• [Selection]
____________________
Friday, January 21, 2011

The Early Renaissance

The term Renaissance was first used by French art historians of the late 18th century in reference to the reappearance of antique architectural forms on Italian buildings of the early 16th century. The term was later expanded to include the whole of the 15th and 16th centuries and, by extension, to include sculpture, painting, and the decorative arts. There is still considerable disagreement among art historians as to whether the term should be restricted to a phenomenon that had its origins in Italy and then spread through western Europe (the point of view taken here) or whether directly contemporary developments north of the Alps, and especially in the Low Countries, should be included on an equal footing with what was happening in Italy.
The controversies that raged after the publication of Jacob Burckhardt's Civilization of the Renaissance in Italy (English translation, 1878) have abated, and the time span of the Renaissance is generally accepted as the period from roughly 1400 to about 1600, although certain geographical areas and certain art forms require greater latitude. This period is characterized as a rebirth or, better, the birth of attitudes and aims that have their closest parallel in the art of classical antiquity. Classical literature and, less often, classical painting were invoked as a justification for these new aims. The theoretical writings on art from the period indicate that man was the dominant theme. In religious painting, drama and emotion are expressed in human terms. From the late Middle Ages the theme of the Madonna enthroned with Christ Child is presented in an earthly setting peopled by mortals. This strongly humanistic trend serves to explain, at least in part, the development of portraiture as an independent genre and the ever-increasing number of profane, usually classical mythological, subjects in the art of the Renaissance. The painting of landscapes, as the earthly setting of man's activity, has its first modest beginnings in this period.
The role of art and of the artist began to take on modern form during the Renaissance.Leon Battista Alberti's De pictura (Della pittura), a treatise on the theory of painting, as opposed to the techniques of preparing and applying colours, appeared in Florence in 1435-36. The directions that art and art theory were to follow for the next 470 years are already present in this little book. The artist is considered to be a creator rather than a technician because he uses his intellect to measure, arrange, and harmonize the elements of his creation. The intellectual activity of art is demonstrated, by a series of comparisons, to be equivalent to that of the other liberal arts. Influences such asAlberti's book led to a new evaluation of the artist, with painters and their works being sought after by the rulers of Europe (Michelangelo and Titian were actually ennobled); the result was that great collections containing the works of major and minor masters were formed. At the same time the artist slowly began to free himself from the old guild system and to band together with his colleagues, first in religious confraternities and later in academies of art, which, in turn, were to lead to the modern art school. During the Renaissance, practitioners of all the arts evolved from anonymous craftsmen to individuals, often highly respected ones. Painting became more intellectual, sometimes to its own disadvantage, and changed from serving as a vehicle for didacticism or decoration to becoming a self-aware, self-assured form of expression.
____________________
• [Data shown]
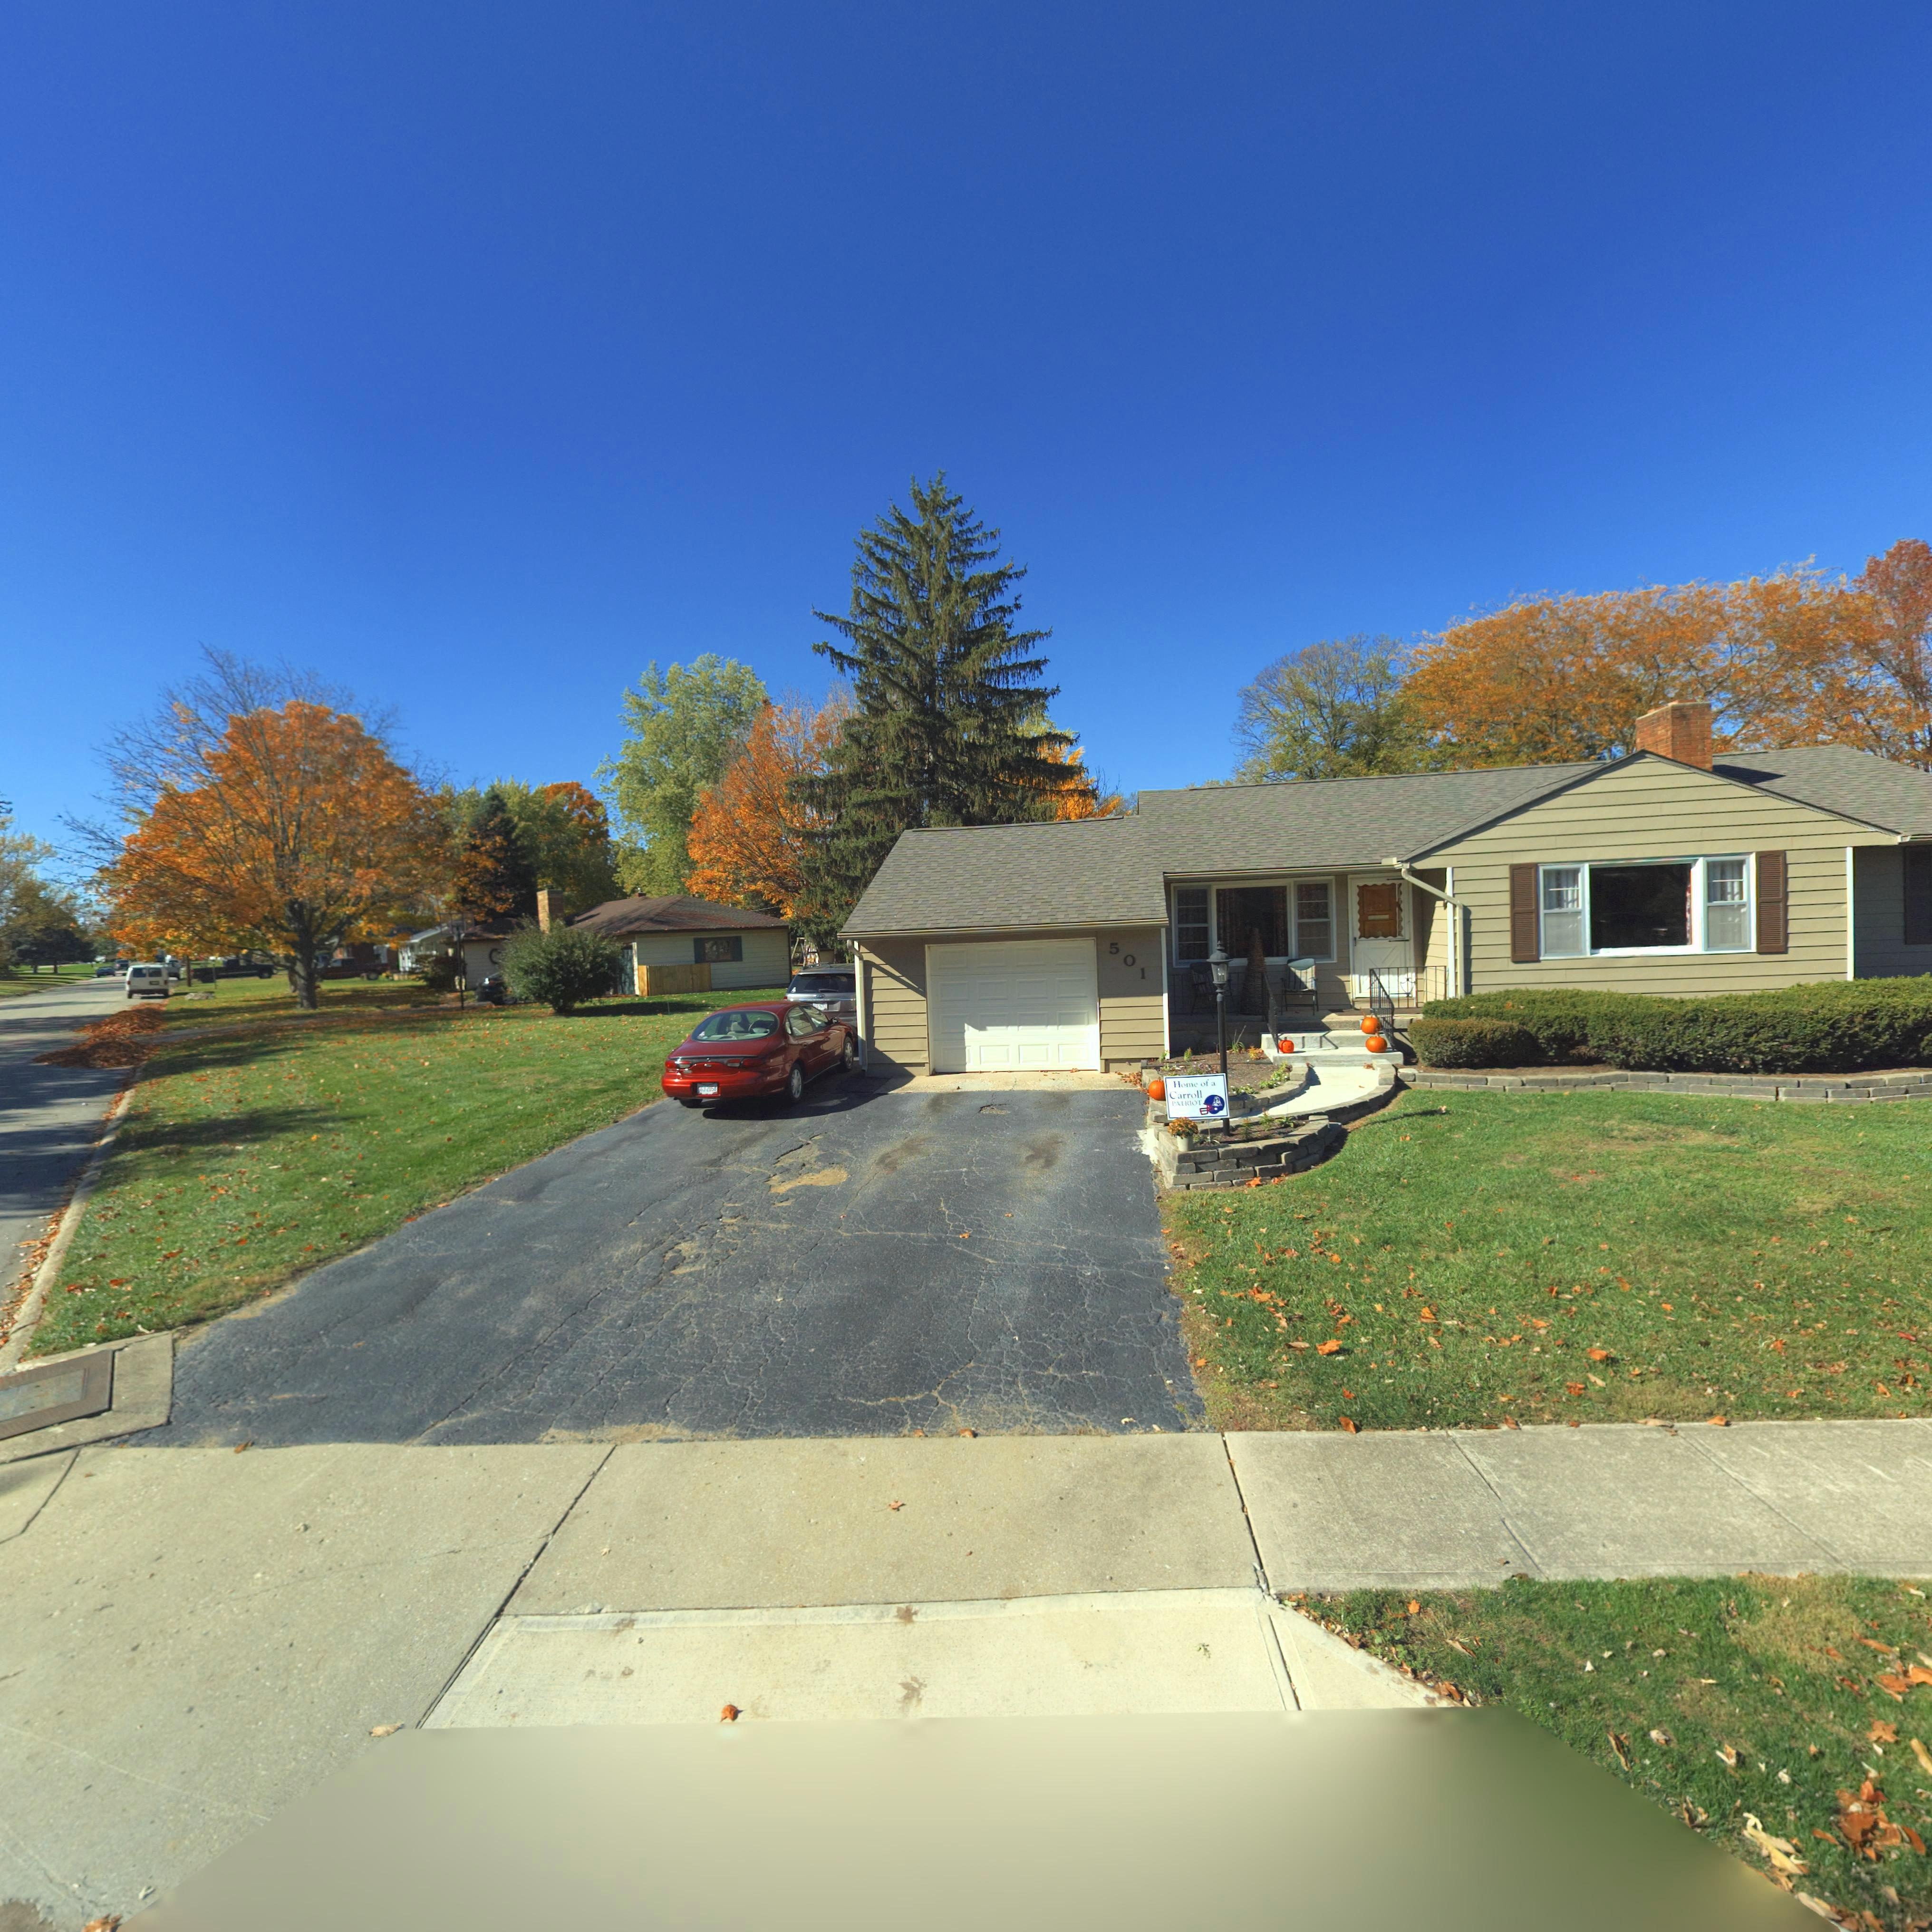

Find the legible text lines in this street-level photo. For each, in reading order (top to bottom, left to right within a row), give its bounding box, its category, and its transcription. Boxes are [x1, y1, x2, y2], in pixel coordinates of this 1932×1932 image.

[1109, 942, 1147, 980] StreetNumber: 501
____________________
• [Problem statement] In the Early Renaissance text, substitute "scholars" for "art historians" throughout the stretch from "The term Renaissance" through "happening in Italy.", and give that stretch again.

• [Reply to the task]
The term Renaissance was first used by French scholars of the late 18th century in reference to the reappearance of antique architectural forms on Italian buildings of the early 16th century. The term was later expanded to include the whole of the 15th and 16th centuries and, by extension, to include sculpture, painting, and the decorative arts. There is still considerable disagreement among scholars as to whether the term should be restricted to a phenomenon that had its origins in Italy and then spread through western Europe (the point of view taken here) or whether directly contemporary developments north of the Alps, and especially in the Low Countries, should be included on an equal footing with what was happening in Italy.